### Assignment
Wherever the word "supervised" shows up in the data, report the line it sits in.

------

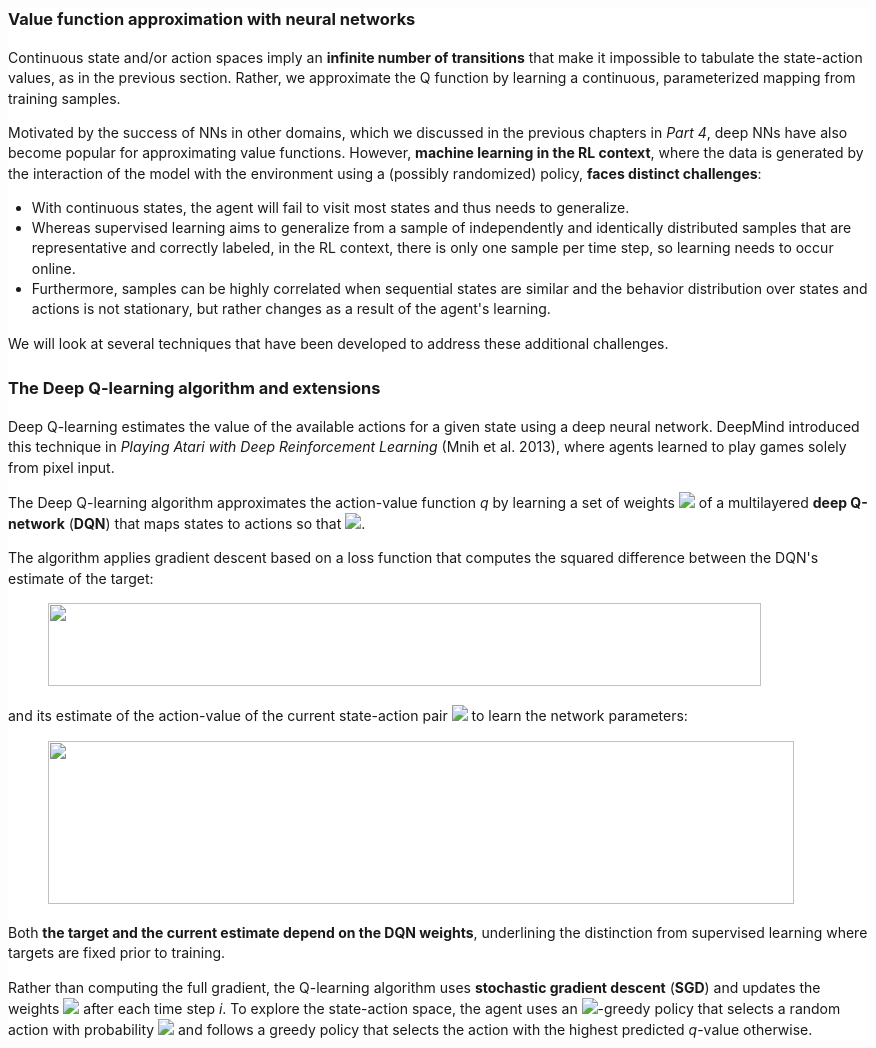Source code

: ### Value function approximation with neural networks <a href="#idparadest-887" id="idparadest-887"></a>

Continuous state and/or action spaces imply an **infinite number of transitions** that make it impossible to tabulate the state-action values, as in the previous section. Rather, we approximate the Q function by learning a continuous, parameterized mapping from training samples.

Motivated by the success of NNs in other domains, which we discussed in the previous chapters in _Part 4_, deep NNs have also become popular for approximating value functions. However, **machine learning in the RL context**, where the data is generated by the interaction of the model with the environment using a (possibly randomized) policy, **faces distinct challenges**:

* With continuous states, the agent will fail to visit most states and thus needs to generalize.
* Whereas supervised learning aims to generalize from a sample of independently and identically distributed samples that are representative and correctly labeled, in the RL context, there is only one sample per time step, so learning needs to occur online.
* Furthermore, samples can be highly correlated when sequential states are similar and the behavior distribution over states and actions is not stationary, but rather changes as a result of the agent's learning.

We will look at several techniques that have been developed to address these additional challenges.

### The Deep Q-learning algorithm and extensions <a href="#idparadest-888" id="idparadest-888"></a>

Deep Q-learning estimates the value of the available actions for a given state using a deep neural network. DeepMind introduced this technique in _Playing Atari with Deep Reinforcement Learning_ (Mnih et al. 2013), where agents learned to play games solely from pixel input.

The Deep Q-learning algorithm approximates the action-value function _q_ by learning a set of weights ![](https://learning.oreilly.com/api/v2/epubs/urn:orm:book:9781839217715/files/Images/B15439\_10\_006.png) of a multilayered **deep Q-network** (**DQN**) that maps states to actions so that ![](https://learning.oreilly.com/api/v2/epubs/urn:orm:book:9781839217715/files/Images/B15439\_22\_052.png).

The algorithm applies gradient descent based on a loss function that computes the squared difference between the DQN's estimate of the target:

<figure><img src="https://learning.oreilly.com/api/v2/epubs/urn:orm:book:9781839217715/files/Images/B15439_22_053.png" alt="" height="83" width="713"><figcaption></figcaption></figure>

and its estimate of the action-value of the current state-action pair ![](https://learning.oreilly.com/api/v2/epubs/urn:orm:book:9781839217715/files/Images/B15439\_22\_054.png) to learn the network parameters:

<figure><img src="https://learning.oreilly.com/api/v2/epubs/urn:orm:book:9781839217715/files/Images/B15439_22_055.png" alt="" height="163" width="746"><figcaption></figcaption></figure>

Both **the target and the current estimate depend on the DQN weights**, underlining the distinction from supervised learning where targets are fixed prior to training.

Rather than computing the full gradient, the Q-learning algorithm uses **stochastic gradient descent** (**SGD**) and updates the weights ![](https://learning.oreilly.com/api/v2/epubs/urn:orm:book:9781839217715/files/Images/B15439\_22\_056.png) after each time step _i_. To explore the state-action space, the agent uses an ![](https://learning.oreilly.com/api/v2/epubs/urn:orm:book:9781839217715/files/Images/B15439\_22\_057.png)-greedy policy that selects a random action with probability ![](https://learning.oreilly.com/api/v2/epubs/urn:orm:book:9781839217715/files/Images/B15439\_22\_067.png) and follows a greedy policy that selects the action with the highest predicted _q_-value otherwise.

------

### Answer
* Whereas supervised learning aims to generalize from a sample of independently and identically distributed samples that are representative and correctly labeled, in the RL context, there is only one sample per time step, so learning needs to occur online.
Both **the target and the current estimate depend on the DQN weights**, underlining the distinction from supervised learning where targets are fixed prior to training.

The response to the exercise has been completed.